Quotes by B. C. Forbes

About B. C. Forbes

Bertie Charles Forbes, better known as B. C. Forbes, was a Scottish-American financial journalist and author whose name became attached to one of the best-known business magazines in the United States. He was born on May 14, 1880, in New Deer, Aberdeenshire, Scotland, the son of Agnes Moir Forbes and Robert Forbes, a storekeeper and tailor at Whitehill. One of ten children, Forbes grew up far from the New York financial world he would later cover. He attended University College, Dundee, then part of the University of St Andrews.

Forbes began his newspaper career early. In 1897, he worked as a reporter and editorial writer with a local newspaper. In 1901, he moved to Johannesburg, South Africa, where he worked on the Rand Daily Mail under its first editor, Edgar Wallace. Three years later, in 1904, he immigrated to New York City. There he was employed as a writer and financial editor at the Journal of Commerce, then joined the Hearst chain of newspapers as a syndicated columnist in 1911.
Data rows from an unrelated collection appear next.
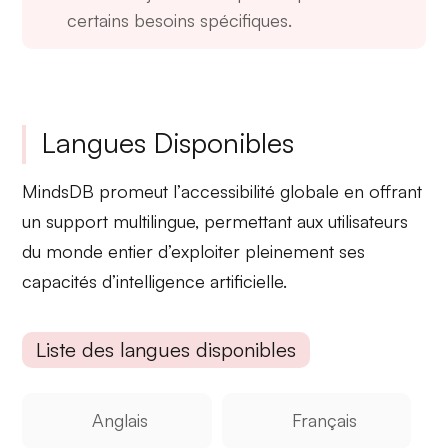
certains besoins spécifiques.
Langues Disponibles
MindsDB promeut l’
accessibilité globale
en offrant
un support multilingue, permettant aux utilisateurs
du monde entier d’exploiter pleinement ses
capacités d’intelligence artificielle.
Liste des langues disponibles
Anglais
Français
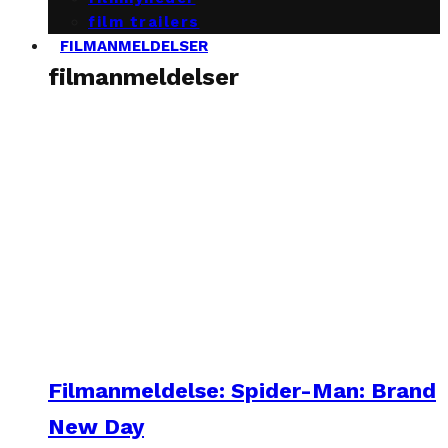
film trailers
FILMANMELDELSER
filmanmeldelser
Filmanmeldelse: Spider-Man: Brand
New Day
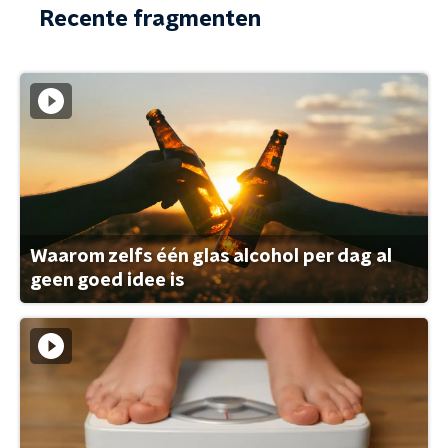
Recente fragmenten
Waarom zelfs één glas alcohol per dag al
geen goed idee is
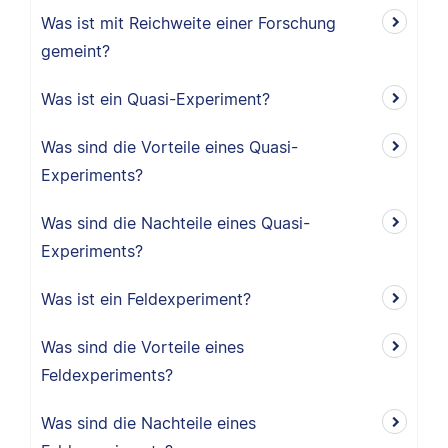
Was ist mit Reichweite einer Forschung
gemeint?
Was ist ein Quasi-Experiment?
Was sind die Vorteile eines Quasi-
Experiments?
Was sind die Nachteile eines Quasi-
Experiments?
Was ist ein Feldexperiment?
Was sind die Vorteile eines
Feldexperiments?
Was sind die Nachteile eines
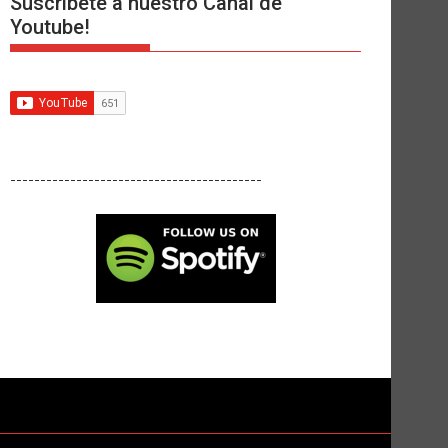
Suscríbete a nuestro Canal de
Youtube!
------------------------------------------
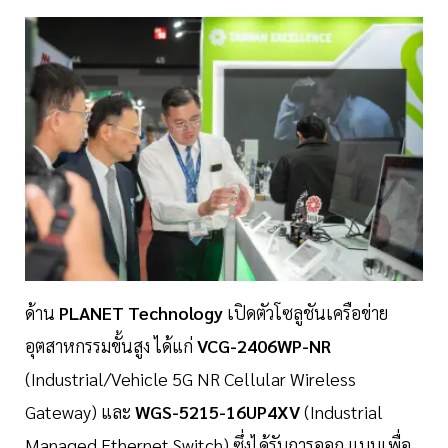
ด้าน
PLANET Technology
เปิดตัวโซลูชันเครือข่าย
อุตสาหกรรมขั้นสูง ได้แก่
VCG-2406WP-NR
(Industrial/Vehicle 5G NR Cellular Wireless
Gateway) และ
WGS-5215-16UP4XV
(Industrial
Managed Ethernet Switch) ซึ่งได้รับการออก แบบเพื่อ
His work at Hearst brought him deeper into business and financial journalism. After two years as a syndicated columnist, Forbes became the business and financial editor at Hearst’s New York American, a position he held until 1916. In 1917, he founded Forbes magazine. He remained its editor-in-chief until his death in New York City in 1954, assisted in his later years by his two eldest sons, Bruce Charles Forbes and Malcolm Stevenson Forbes. In 1942, he also founded the Investors League.

Forbes was also a prolific author. His books included Finance, Business and the Business of Life in 1915, Men Who Are Making America in 1917, Keys to Success or Personal Efficiency in 1918, Forbes Epigrams in 1922, Men Who are Making the West in 1923, Automotive Giants of America in 1925, How to Get the Most Out of Business in 1927, and, in 1952, 101 Unusual Experiences and America’s Twelve Master Salesmen. The titles show the subjects that held his attention: business, work, personal efficiency, salesmanship, and the people shaping commerce.

What shaped Forbes’s point of view was a life spent inside newspapers and business reporting across three countries. He moved from a Scottish local paper to South Africa, then to New York, where he wrote about finance for a daily press audience before building his own magazine. His short saying, “Talking without thinking is like shooting without aiming,” fits the practical cast of his work. It is plain, direct, and meant to be used. Forbes died on May 6, 1954. In 1988, his body was returned to his native Scotland and buried in the New Deer Churchyard at Hill of Culsh in New Deer, Aberdeenshire.